━━ Selected excerpt

Thus, under the two-tier approach, a trust's taxable income is first apportioned pro rata according to the number of resident fiduciaries, with the remaining amount apportioned pro rata according to the number of noncontingent beneficiaries. (See California Form 541, California Fiduciary Income Tax Return, Schedule G, California Source Income and Deduction Apportionment.)

The following example illustrates how the two-tier system operates:

Example: T sets up an irrevocable trust for the benefit is his two children, A and B. A is a California resident and B is a Wisconsin resident; both are noncontingent beneficiaries. T picks his personal attorneys to serve as trustees; one is a California resident, and the other is an Oregon resident. The trust has $100,000 of non-California-source taxable income in 2017.

Under the first tier of California's apportionment formula, one-half of the income (or $50,000) is allocated to California because one-half of the fiduciaries are residents of California (Cal. Rev. & Tax. Code §17743). Under the second tier, one-half of the remaining $50,000 (or $25,000) is allocated to California because one-half of the noncontingent beneficiaries are residents of California. In sum, $75,000 of the trust's income is allocated to California under the apportionment formula. Note, that the trust will be required to file a California Form 541 and apportion its income on Schedule G accordingly.

━━━━

● **Directions**:
In the text on California trust income apportionment, how much of the example trust's income ends up allocated to California? The listing that follows comes from a separate source and is not connected to the trust taxation text.

━━ Collected data

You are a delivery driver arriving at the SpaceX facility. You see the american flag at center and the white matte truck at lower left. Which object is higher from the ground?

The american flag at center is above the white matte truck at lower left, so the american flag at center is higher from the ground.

━━━━

● **Problem solution**:
$75,000 of the trust's income is allocated to California.